DIRECTIONS
Print the lines from the rows below, starting with the line that contains "свои символы, а кино превращает их в живое" and going on through the line that contains "ю компании Gradus Research 2022 года, около". Keep every character the same.

THE RECORDS

■ ■ ■ ■ ■ ■ ■

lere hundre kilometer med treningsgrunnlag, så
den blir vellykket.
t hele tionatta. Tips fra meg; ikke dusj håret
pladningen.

■ ■ ■ ■ ■ ■ ■

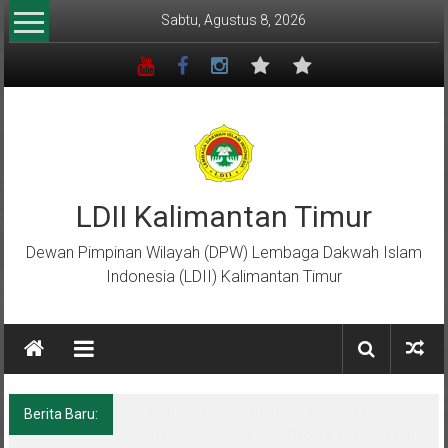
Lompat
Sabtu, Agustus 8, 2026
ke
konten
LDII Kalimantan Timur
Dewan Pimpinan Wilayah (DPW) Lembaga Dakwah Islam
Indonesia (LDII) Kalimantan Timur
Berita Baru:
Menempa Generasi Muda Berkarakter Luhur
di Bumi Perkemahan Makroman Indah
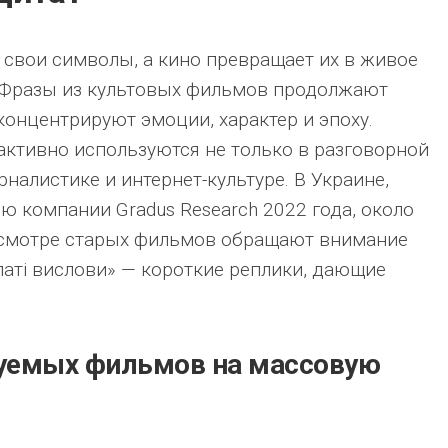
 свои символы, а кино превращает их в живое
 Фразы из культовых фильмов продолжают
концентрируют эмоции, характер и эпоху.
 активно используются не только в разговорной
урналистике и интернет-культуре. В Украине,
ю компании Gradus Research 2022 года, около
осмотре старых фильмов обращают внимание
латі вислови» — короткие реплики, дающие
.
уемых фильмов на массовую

■ ■ ■ ■ ■ ■ ■

RESULT OF THE TASK
 свои символы, а кино превращает их в живое
 Фразы из культовых фильмов продолжают
концентрируют эмоции, характер и эпоху.
 активно используются не только в разговорной
урналистике и интернет-культуре. В Украине,
ю компании Gradus Research 2022 года, около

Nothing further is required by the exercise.